Privately, according to the publication, “many member-nations hold out hope that the U.S. eventually will have a change of heart and join the agreement, meaning that it will not be revised radically from its existing provisions. Nonetheless, even a modified agreement bears promise for improving trade relations and boosting growth in the region, especially if additional countries, such as South Korea, choose to join in the near future.”
The article concludes, “Absent the U.S., China becomes the essential market and source of dynamism in the region. Countries naturally are turning their eyes toward Beijing for leadership. The future of Asia-Pacific integration hangs delicately in the balance.” The New York Times, in fact, reports that China is in discussion with 16 Asia-Pacific countries – including Japan, India, and South Korea – for a sweeping free trade pact across the region.
Adding to the confusion, Canada has raised concerns over certain TPP 2.0 provisions. As reported by CNBC, Canadian Prime Minister Justin Trudeau has declared that “more work is needed on the pact…amid concerns about what it would mean for Canadian jobs.” Similarly, there is growing pushback in Japan over a raft of agricultural issues included in TPP 2.0.
Nevertheless, Japanese Prime Minister Shinzo Abe – who has been leading TPP 2.0 negotiations since the U.S. pulled out – predicts a final deal could be signed by remaining nations as early as February or March 2018.
In terms of timeframe, negotiators from the 11 nations were slated to meet in Japan in late January 2018, to work out “unresolved details” of the pact. If these “details” can successfully be resolved at the January meeting, the next step would be translating the Agreement into members’ various languages followed by legal review.

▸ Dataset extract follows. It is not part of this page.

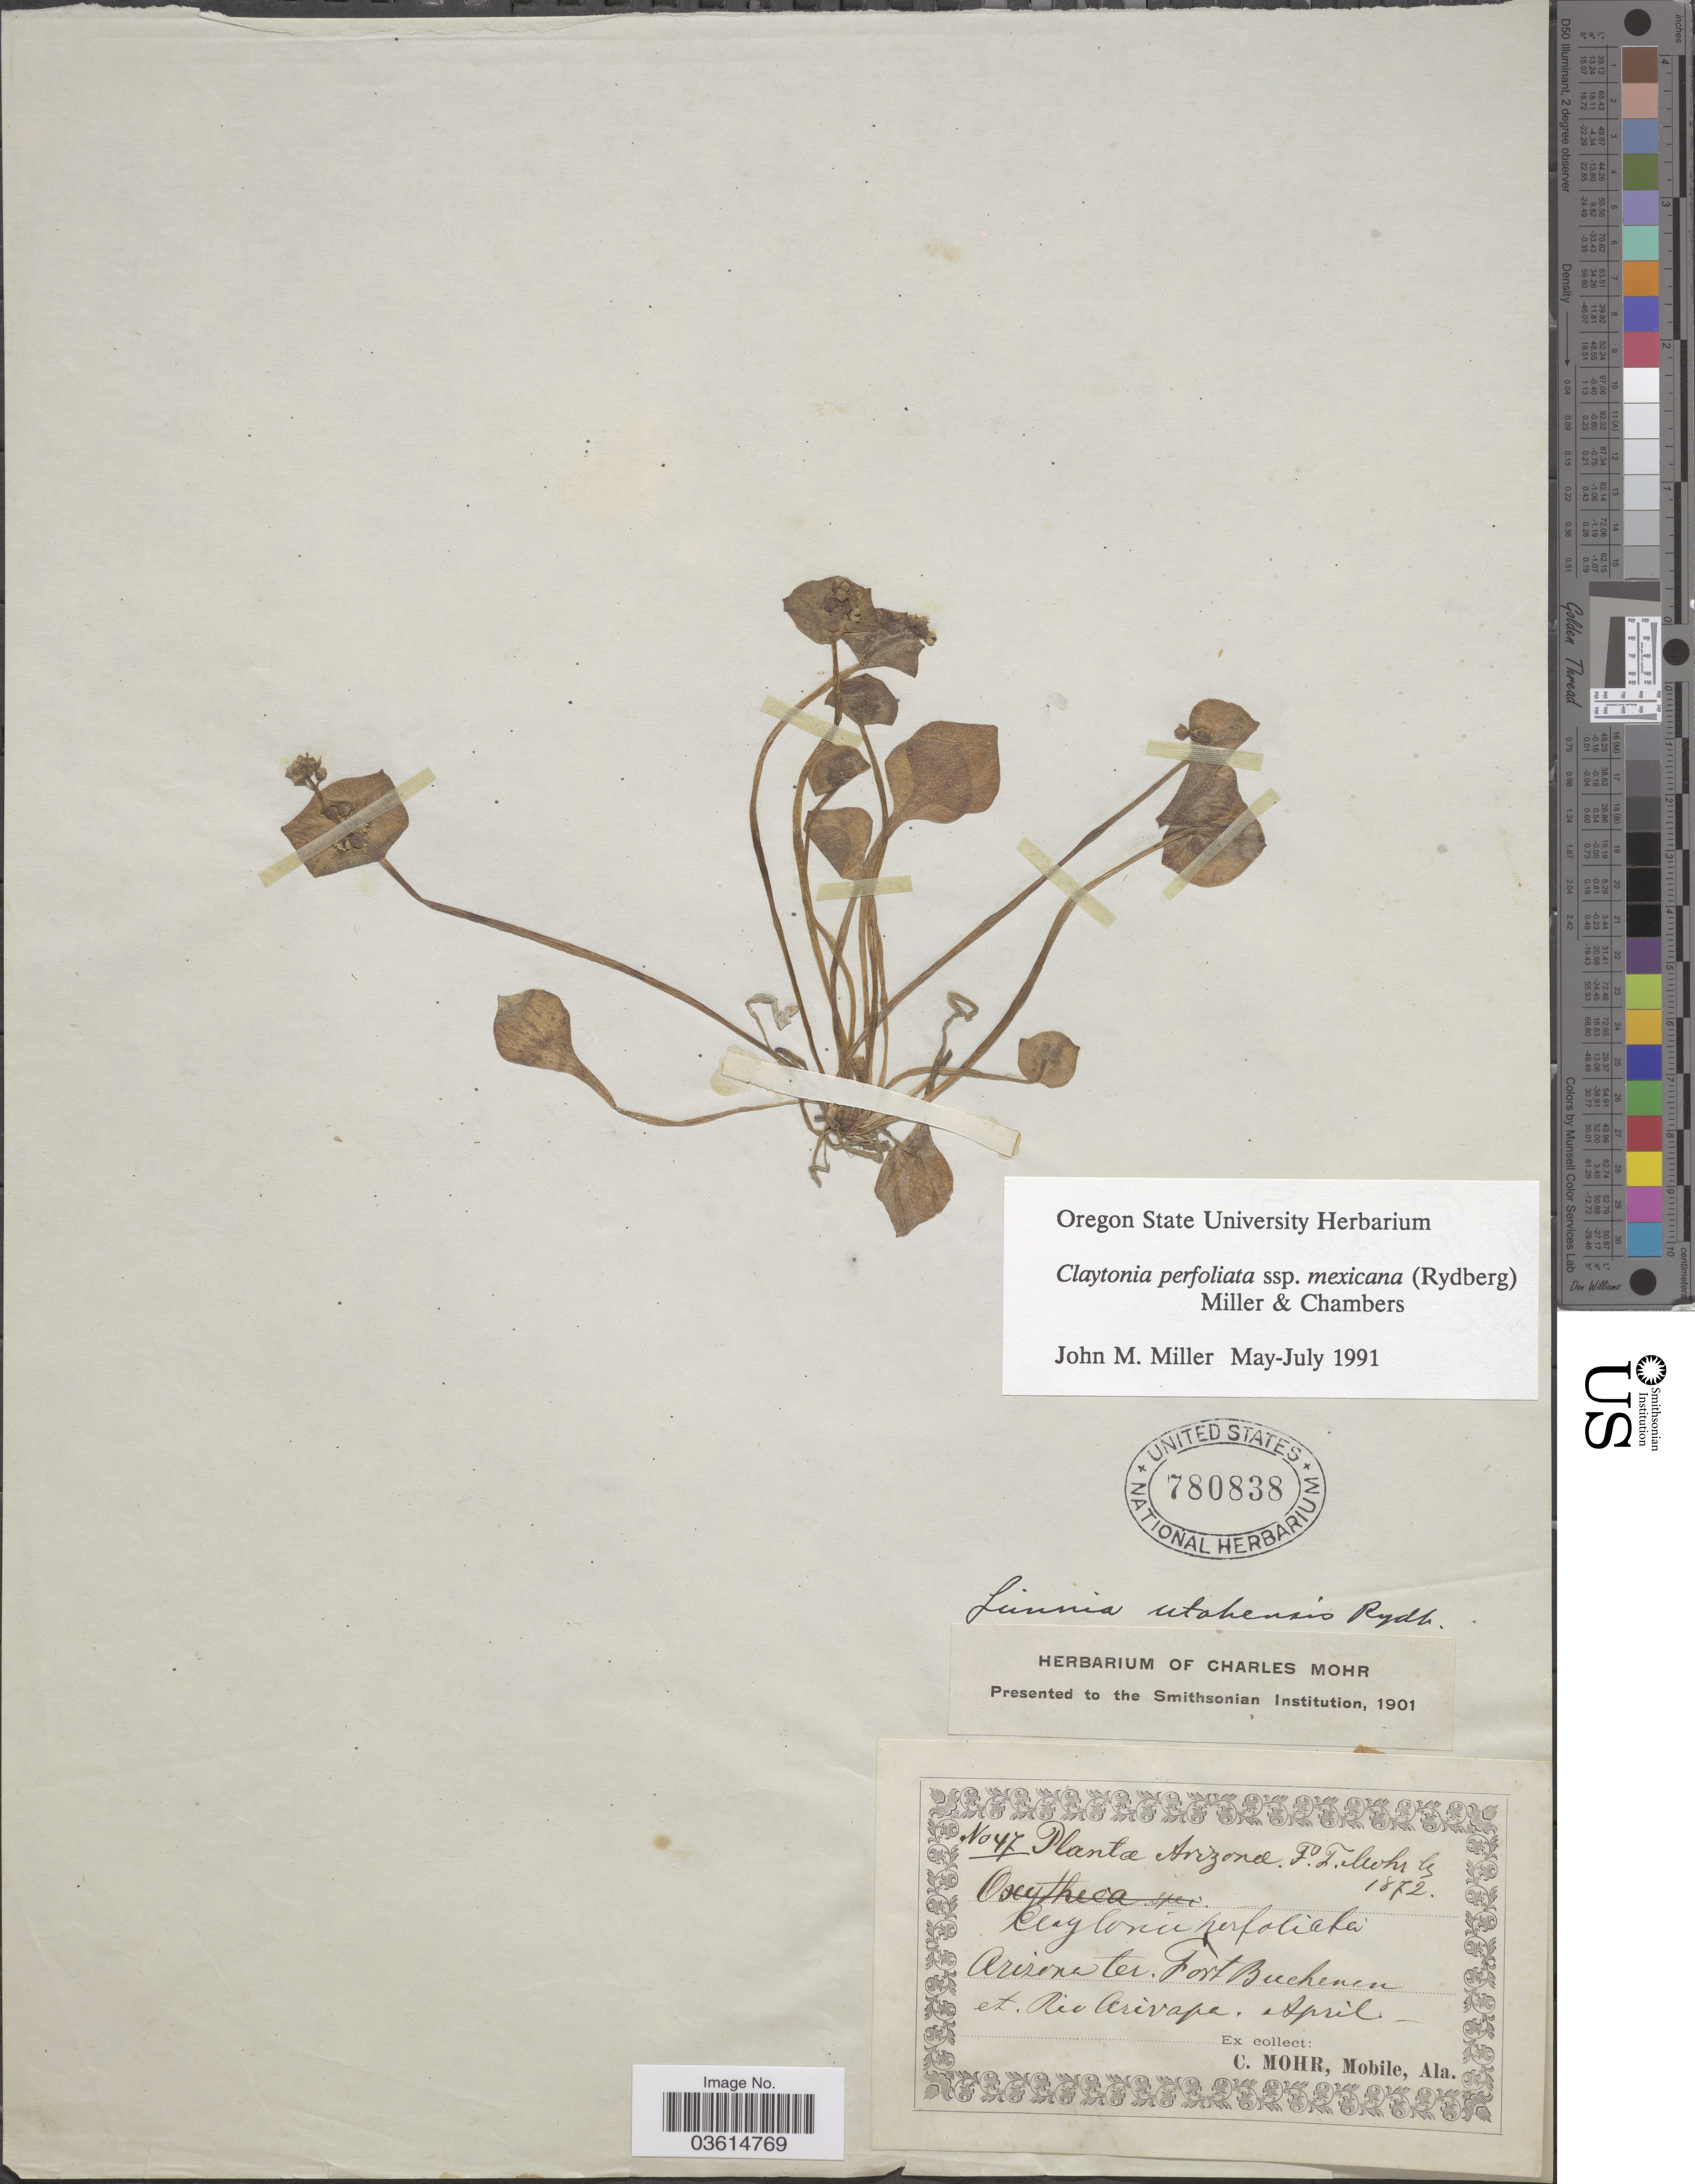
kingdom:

After that, the final pact would have to be ratified by each participating country. This could become difficult and time consuming – especially if legislatures in one or more of these countries push back against the negotiated deal. Such pushback is entirely possible considering TPP and TPP 2.0 negotiations were held in absolute secrecy and lawmakers typically won’t see the Agreement’s complete and final language until shortly before they’re asked to vote on it.

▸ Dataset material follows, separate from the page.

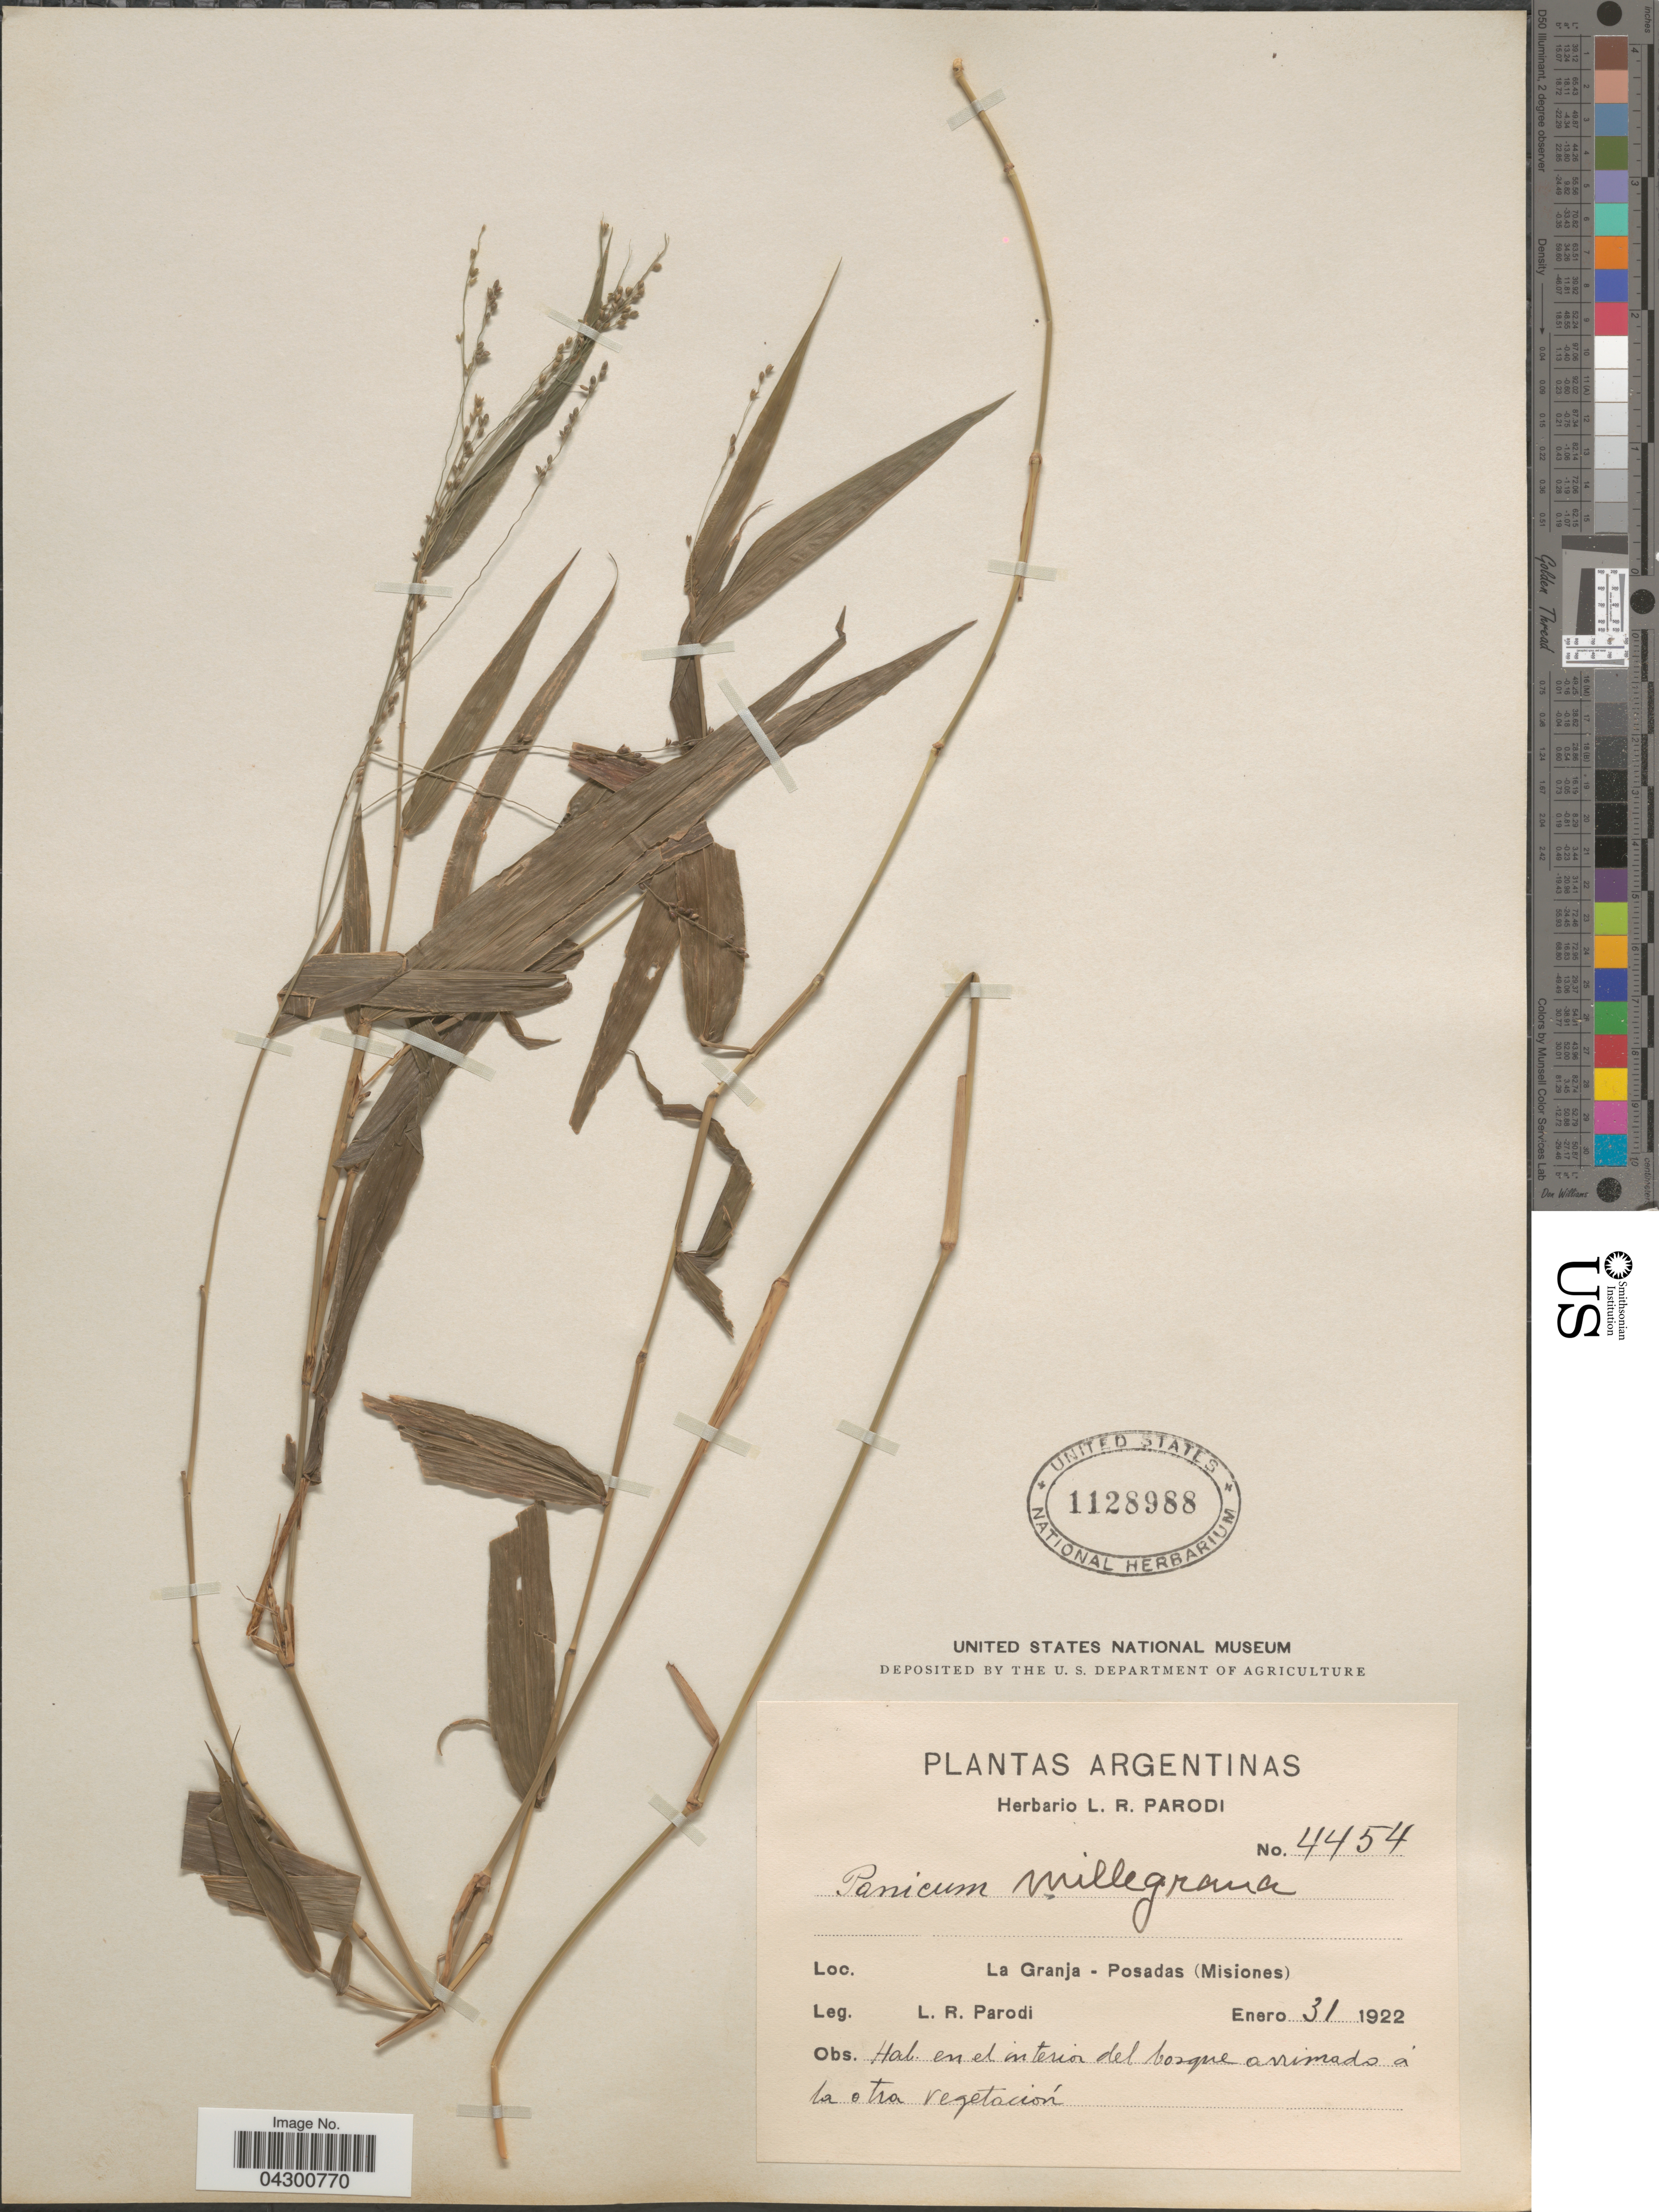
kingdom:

As it stands, TPP 2.0 will go into effect if at least six countries ratify the final accord, so it would be possible to ignore Canadian concerns. But if other countries heed warnings from the U.S. and Canada, finalization and implementation of the Agreement may indeed be difficult. As the Nikkei Asian Review notes, “Canada, with its vague insistence on language allowing it to better protect Canadian culture remains a major question mark” regarding success or failure of TPP 2.0.
Editors’ Note
After this article went to press, the 11 Pacific Rim countries involved in TPP 2.0 negotiations finalized a deal on January 24, 2018, that is being characterized as far less ambitious than what was on the table when the U.S. backed away from negotiations. According to Forbes, “The CPTPP, signed exactly a year and a day after Trump tanked the original TPP, will strip out most of the provisions that made the TPP something more than an old-fashioned trade agreement.” Forbes further notes that the 11 TPP partners “...were only able to come to a symbolic agreement on the CPTPP by eliminating a raft of TPP provisions (20 in all), including those on: investor-state dispute settlement (ISDS); digital intellectual property protection; copyright extensions and harmonization; patent extensions and harmonization; liberalization of the pharmaceutical sector; liberalization of postal services; opening of telecom markets; and government procurement.” What’s left, according to the magazine, is an agreement that still must be ratified by each of the negotiating countries, and is pretty much limited to abolishing “all tariffs on seafood, wine, sheep meat, cotton wool, and manufactured goods” among these 11 countries.